Bank regulators have given the institutions they oversee more clarity, and potentially less onerous standards, regarding the liquid assets they must preserve in anticipation of a crisis. On Wednesday, the Federal Reserve Board, the Federal Deposit Insurance Corporation, and the Office of the Comptroller of the Currency finalized a rule that, for the first time, creates a standardized minimum liquidity requirement for large and internationally active banks.

Each institution will be required to hold high quality, liquid assets (HQLA) such as central bank reserves and government and corporate debt that can be converted easily and quickly into cash in an amount equal to or greater than its projected cash outflows minus its projected cash inflows during a 30-day stress period. The ratio of the firm's liquid assets to its projected net cash outflow is its "liquidity coverage ratio," or LCR.

The new LCR will apply to all banking organizations with $250 billion or more in total consolidated assets or $10 billion or more in on-balance sheet foreign exposure and to these banking organizations' subsidiary depository institutions that have assets of $10 billion or more. The rule also will apply a less stringent, modified LCR to bank holding companies and savings and loan holding companies that do not meet these thresholds, but have $50 billion or more in total assets. Bank holding companies and savings and loan holding companies with substantial insurance or commercial operations are not covered by the final rule.

For the largest banks, the new standards will require the nation’s 30 largest banks to hold about $100 billion in highly-liquid assets, nearly half of what was originally anticipated to enable them to maintain normal cash outflows for at least 30 days during a financial crisis of credit collapse.

U.S. firms will be required to be fully compliant with the rule by Jan. 1, 2017.

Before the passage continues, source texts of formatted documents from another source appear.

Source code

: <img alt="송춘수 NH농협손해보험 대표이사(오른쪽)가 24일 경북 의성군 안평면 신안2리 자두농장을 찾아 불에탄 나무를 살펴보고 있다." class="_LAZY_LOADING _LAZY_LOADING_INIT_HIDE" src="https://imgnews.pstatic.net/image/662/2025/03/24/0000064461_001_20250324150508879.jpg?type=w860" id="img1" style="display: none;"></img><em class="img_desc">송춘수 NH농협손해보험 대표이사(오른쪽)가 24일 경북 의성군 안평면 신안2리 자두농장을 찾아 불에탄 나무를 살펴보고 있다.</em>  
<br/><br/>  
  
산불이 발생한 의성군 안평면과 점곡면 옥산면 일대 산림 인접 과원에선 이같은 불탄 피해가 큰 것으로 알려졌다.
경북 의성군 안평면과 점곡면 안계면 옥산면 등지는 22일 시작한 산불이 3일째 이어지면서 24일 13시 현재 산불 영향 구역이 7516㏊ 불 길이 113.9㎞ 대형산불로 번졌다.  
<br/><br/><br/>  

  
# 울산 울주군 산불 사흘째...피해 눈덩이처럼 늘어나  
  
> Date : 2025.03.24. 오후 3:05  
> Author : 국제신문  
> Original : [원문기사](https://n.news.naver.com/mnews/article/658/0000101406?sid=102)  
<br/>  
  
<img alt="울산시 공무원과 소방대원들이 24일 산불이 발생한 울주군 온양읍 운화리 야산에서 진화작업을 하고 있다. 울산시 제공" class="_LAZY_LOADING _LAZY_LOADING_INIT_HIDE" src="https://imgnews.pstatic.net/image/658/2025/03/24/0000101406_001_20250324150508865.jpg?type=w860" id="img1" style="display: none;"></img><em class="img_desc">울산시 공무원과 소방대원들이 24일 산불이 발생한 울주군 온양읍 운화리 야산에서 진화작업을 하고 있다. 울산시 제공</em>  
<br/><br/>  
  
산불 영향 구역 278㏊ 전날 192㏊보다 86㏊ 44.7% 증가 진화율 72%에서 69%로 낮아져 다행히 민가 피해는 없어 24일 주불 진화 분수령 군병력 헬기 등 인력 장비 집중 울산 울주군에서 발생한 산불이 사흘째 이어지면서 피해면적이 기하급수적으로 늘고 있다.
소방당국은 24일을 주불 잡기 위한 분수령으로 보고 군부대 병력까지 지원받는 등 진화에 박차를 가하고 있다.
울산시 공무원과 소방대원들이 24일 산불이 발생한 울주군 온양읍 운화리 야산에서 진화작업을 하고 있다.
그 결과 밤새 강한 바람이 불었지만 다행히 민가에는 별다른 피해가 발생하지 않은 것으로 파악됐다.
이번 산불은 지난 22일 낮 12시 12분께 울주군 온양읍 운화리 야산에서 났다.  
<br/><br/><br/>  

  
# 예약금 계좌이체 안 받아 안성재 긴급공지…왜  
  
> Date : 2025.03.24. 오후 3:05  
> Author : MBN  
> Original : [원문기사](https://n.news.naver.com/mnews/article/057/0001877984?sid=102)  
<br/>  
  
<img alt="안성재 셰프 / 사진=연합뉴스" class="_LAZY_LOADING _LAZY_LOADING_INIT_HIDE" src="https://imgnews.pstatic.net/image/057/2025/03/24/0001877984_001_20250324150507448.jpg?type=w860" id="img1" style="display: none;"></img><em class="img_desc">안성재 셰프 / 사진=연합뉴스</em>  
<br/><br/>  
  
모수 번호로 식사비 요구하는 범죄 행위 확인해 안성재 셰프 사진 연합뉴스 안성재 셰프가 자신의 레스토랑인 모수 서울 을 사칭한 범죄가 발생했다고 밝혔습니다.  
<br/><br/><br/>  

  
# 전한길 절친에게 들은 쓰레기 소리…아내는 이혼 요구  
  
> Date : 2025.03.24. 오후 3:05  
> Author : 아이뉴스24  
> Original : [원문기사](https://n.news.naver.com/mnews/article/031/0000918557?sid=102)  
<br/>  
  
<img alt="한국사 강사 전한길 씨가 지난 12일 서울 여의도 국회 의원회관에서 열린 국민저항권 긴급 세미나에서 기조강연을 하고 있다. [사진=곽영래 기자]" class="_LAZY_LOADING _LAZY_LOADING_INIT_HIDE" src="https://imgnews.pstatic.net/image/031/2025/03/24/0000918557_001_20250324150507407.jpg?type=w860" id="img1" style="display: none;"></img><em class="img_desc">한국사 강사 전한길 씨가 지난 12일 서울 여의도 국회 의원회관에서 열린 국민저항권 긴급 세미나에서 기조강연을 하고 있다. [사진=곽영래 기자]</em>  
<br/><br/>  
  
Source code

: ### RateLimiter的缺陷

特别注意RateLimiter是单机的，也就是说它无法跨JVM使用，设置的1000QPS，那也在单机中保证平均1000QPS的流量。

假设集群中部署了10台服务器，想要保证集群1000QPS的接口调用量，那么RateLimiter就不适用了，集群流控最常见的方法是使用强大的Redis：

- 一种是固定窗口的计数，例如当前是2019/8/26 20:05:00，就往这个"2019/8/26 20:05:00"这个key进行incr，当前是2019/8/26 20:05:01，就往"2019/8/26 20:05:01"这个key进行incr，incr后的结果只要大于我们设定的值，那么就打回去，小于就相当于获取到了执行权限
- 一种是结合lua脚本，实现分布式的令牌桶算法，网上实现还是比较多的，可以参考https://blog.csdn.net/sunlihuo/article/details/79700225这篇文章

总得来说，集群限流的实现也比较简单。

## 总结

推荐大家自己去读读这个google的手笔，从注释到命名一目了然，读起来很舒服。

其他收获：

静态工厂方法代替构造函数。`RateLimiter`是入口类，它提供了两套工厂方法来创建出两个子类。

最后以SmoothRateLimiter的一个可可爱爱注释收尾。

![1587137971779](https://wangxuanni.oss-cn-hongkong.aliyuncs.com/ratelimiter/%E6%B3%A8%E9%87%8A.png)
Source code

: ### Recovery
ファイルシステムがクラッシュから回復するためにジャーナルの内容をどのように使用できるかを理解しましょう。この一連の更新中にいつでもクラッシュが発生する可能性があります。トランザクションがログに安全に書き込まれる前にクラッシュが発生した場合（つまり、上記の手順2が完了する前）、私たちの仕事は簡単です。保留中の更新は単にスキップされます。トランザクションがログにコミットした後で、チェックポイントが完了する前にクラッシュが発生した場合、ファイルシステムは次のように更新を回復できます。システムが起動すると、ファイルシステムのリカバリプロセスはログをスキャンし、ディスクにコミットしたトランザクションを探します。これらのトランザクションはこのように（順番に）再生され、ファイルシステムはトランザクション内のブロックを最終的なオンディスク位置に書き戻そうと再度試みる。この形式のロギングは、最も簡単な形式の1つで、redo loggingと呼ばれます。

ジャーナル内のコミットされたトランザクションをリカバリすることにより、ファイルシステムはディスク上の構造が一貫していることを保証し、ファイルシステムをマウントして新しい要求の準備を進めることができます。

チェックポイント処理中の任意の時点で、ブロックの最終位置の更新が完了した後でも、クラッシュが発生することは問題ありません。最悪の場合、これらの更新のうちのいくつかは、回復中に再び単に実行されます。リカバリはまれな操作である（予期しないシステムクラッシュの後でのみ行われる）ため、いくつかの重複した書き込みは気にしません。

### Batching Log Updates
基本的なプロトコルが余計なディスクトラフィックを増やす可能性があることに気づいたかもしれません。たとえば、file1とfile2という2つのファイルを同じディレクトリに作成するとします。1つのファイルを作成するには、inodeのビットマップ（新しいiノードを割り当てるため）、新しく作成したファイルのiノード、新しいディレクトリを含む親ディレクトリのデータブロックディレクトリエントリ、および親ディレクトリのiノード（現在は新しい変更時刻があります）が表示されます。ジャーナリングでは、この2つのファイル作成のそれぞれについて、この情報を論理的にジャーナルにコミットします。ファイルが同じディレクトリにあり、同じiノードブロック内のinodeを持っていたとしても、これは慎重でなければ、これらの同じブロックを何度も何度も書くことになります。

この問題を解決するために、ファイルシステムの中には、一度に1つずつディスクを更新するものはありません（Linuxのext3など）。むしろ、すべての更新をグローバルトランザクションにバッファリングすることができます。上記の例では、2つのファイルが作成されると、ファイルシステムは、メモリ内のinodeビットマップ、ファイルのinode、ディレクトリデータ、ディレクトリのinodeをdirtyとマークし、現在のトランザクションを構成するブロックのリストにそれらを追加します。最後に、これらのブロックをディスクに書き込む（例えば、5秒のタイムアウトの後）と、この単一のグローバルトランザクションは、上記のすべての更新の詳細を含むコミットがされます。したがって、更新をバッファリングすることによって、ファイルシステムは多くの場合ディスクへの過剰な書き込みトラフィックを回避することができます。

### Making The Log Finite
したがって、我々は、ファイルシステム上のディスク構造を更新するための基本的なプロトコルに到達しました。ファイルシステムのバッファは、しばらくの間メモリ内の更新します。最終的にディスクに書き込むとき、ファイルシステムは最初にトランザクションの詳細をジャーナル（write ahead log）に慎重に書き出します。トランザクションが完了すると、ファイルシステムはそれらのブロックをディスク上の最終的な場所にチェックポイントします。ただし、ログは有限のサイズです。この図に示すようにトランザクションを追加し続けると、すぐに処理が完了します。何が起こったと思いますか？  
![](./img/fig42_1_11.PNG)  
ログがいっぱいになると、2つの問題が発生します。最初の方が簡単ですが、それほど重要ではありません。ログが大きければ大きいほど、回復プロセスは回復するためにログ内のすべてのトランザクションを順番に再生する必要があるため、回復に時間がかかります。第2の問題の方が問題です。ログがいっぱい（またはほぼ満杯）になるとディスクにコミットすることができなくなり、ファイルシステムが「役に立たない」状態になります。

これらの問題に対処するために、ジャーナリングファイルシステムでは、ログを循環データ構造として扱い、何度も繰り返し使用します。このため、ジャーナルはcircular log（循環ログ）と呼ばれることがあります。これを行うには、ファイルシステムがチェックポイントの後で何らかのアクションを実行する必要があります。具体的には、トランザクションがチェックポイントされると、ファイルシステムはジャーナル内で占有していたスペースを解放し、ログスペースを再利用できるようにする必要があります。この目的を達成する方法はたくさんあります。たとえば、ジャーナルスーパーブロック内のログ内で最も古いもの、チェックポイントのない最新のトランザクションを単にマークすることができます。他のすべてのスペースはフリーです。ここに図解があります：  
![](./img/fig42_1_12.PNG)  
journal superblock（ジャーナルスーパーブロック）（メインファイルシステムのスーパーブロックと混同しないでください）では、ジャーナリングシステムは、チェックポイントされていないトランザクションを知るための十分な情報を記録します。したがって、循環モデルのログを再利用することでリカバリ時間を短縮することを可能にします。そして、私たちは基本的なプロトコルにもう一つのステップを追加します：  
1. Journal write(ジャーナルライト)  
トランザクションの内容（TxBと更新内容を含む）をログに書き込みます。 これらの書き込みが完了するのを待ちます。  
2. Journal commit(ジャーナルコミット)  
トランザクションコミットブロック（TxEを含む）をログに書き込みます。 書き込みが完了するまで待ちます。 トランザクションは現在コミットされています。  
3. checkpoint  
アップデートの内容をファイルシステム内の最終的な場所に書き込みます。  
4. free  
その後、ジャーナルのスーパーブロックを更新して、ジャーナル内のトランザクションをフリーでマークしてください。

The final rule offers some significant changes to an earlier proposal, including changes to the range of corporate debt and equity securities included in HQLA, a phasing-in of daily calculation requirements, a revised approach to address maturity mismatch during a 30-day period, and changes in the stress period, calculation frequency, and implementation timeline for the bank holding companies and savings and loan companies subject to the modified LCR. In a move that as angered numerous state treasurers, municipal bonds were not included among the assets that can be used to build the required liquidity bufffer.